I'm a programmer, not a math expert or statistician by any means, but my organization wants a page in our admin console that displays a projection of how many registrations we can expect to see based on data we have from last year. Here's the math I'm currently working with:
The projection for total registrations in a given year (Ty) is calculated by the equation $$ Ty\; =\; \frac{N}{\frac{\left( \frac{\left( Lp\; +\; Ld \right)}{2} \right)}{Ly}} $$
where
- Ly is the total number of registrations last year
- N is the current number of registrations this year (so far)
- Lp is the number of registrations at the current percent of completion last year (say we're 15% through this year's registration cycle, so we'll look at where we were at 15% last year)
- Ld is the number of registrations at the current time last year (it's July 28, 2014, so look at where we were on July 28, 2013, which, in this case, will be different than Lp because we started registration on a different date last year so the percentages are different)
Thus, if
- Ly (total last year) is 616
- N (current registered) is 189
- Lp (registered at current percent last year) is 219
- Ld (registered at current time last year) is 44
then the projection for total registered attendees this year (Ty) is 886. $$ 886\; =\; \frac{189}{\frac{\left( \frac{\left( 219\; +\; 44 \right)}{2} \right)}{616}} $$
This makes sense to me and is in line with the growth we would expect. My question is whether the math is sound, or what suggestions anyone has to improve it.
Thanks!
This is a heuristic, and as such it comes with advantages, disadvantages, and assumptions. Let's go over the idea, see its assumptions, and see the advantages and disadvantages, and one possible (relatively easy) improvement.
Start simple
For the moment, let's forget that there are two ways of talking about how far through a cycle we are. Instead of both time and percentage completion, let's just think about percentage completion.

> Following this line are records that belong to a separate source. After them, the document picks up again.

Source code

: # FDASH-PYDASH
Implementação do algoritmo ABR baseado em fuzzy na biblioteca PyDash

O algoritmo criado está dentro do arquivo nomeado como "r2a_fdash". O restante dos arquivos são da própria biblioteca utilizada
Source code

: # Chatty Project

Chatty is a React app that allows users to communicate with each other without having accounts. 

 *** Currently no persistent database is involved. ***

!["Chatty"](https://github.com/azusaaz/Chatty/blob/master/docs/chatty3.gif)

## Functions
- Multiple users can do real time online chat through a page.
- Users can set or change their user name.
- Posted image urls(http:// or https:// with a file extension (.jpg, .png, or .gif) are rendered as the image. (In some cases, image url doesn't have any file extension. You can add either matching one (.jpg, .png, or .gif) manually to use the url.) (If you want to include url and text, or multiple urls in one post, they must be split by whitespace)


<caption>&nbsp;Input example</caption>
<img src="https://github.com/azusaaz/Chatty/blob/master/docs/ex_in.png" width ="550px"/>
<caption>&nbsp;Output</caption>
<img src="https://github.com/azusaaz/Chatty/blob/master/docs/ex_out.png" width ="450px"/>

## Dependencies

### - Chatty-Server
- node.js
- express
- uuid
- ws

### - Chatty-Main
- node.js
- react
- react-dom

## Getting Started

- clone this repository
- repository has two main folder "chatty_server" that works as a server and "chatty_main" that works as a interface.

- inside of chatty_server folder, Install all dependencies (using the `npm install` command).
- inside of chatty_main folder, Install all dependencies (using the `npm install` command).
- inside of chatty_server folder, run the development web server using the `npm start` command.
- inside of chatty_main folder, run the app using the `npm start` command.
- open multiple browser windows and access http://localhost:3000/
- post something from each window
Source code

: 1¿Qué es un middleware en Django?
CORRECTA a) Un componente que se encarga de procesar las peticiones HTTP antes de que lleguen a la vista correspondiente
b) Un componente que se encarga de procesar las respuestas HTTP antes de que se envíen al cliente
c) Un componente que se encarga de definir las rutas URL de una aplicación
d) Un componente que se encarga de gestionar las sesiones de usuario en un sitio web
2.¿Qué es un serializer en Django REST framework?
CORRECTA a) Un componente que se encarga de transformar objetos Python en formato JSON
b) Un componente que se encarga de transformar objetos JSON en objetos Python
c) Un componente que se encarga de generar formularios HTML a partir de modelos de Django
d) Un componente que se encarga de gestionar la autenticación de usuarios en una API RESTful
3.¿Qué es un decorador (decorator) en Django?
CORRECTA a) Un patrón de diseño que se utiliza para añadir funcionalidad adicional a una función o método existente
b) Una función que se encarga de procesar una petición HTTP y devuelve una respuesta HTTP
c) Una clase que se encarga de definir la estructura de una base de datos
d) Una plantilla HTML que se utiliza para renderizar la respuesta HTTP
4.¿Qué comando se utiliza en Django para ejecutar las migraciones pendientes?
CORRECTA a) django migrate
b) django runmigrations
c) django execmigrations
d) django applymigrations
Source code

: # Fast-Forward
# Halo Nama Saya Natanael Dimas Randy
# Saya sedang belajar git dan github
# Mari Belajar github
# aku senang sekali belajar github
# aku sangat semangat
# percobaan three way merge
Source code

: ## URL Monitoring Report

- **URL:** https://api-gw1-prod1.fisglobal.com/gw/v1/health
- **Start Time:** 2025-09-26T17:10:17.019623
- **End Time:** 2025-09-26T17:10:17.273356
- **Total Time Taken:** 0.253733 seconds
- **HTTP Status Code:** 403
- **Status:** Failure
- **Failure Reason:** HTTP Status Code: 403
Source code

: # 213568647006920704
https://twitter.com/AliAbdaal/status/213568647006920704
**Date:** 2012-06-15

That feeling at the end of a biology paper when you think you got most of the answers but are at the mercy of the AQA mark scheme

Then we might look at last year's data and try to make predictions based on that. The absolute simplest thing that we might try is to assume that the number of registrations depends solely and linearly on the number of registrations at a given percentage completion each year. (Ok, the absolute simplest is to assume no change - but this is the second absolute simplest idea).
This leads us to the heuristic
$$\frac{Ty}{Np} = \frac{Ly}{Lp}.$$
(I write $Np$ to emphasize that the number of current registrants is indicating our current percentage). This is saying that at $p$ percent through the project, we expect some absolute percentage of people to have registered - and from last year's data, we take this percentage to be $\frac{Ly}{Lp}$. To to get $Ty$, we multiply through by $Np$ and get
$$Ty = Np \cdot \frac{Ly}{Lp}.$$
Incorporating both date and percentage
But we have a problem: there are actually two ways of talking about how far through the cycle we are. We also have time of year. The absolute simplest way to try to incorporate time is to assume that it is equally important (ok... the absolute simplest is to ignore it). So instead of dealing with $Lp$ alone, we'll deal with the standard average of $Lp$ and $Ld$. This leads to our current formula:
$$Ty = N \cdot \frac{Ly}{\frac{Lp + Ld}{2}}.$$
(Notice this is equivalent to your formula, but written in an unambiguous way which I find easier to interpret; I've also dropped $Np$ in favor of $N$, though we could write $Npd$ to emphasize that the $p$ and the $d$ really come from this $N$). This has the advantage of being intuitively similar to the case above and easy to calculate.
A possible improvement
But the two major assumptions we've made (that the date and percentage completion are equally important; and that the total number of registrants depends linearly on the number of registrants at the current date and percentage completion) are strong assumptions that are almost certainly false.
So you might try to see if they are good enough - perhaps they are, perhaps they aren't. That's the nature of heuristics.
One very natural way to try to improve this method is to toss the assumption that the date and the percentage completion are equally important, and instead weight their importance. So instead of comparing to the average
$$.5Lp + .5Ld,$$
you might compare to
$$w\cdot Lp + (1-w)Ld,$$
where $w$ is some weight between $0$ and $1$. If $w$ is larger, it means that you think the percentage completion is more important. If it's smaller, if means you think the date is more important. How do you find/choose $w$? One way is to sort of guess and check. You look at your previous years' data (hopefully you have more than one year) and you try different $w$. For example, you might try to "predict" last year's data from the data of two years ago with different weights, and see which one works best. A little spreadsheeting with your favorite spreadsheet (or any other number of more programmatic tools) makes this very easy, even though it might sound a bit daunting at first.
In summary
Yes, there is some sense to the math. No, it's not perfect. And there is one potential improvement suggested above.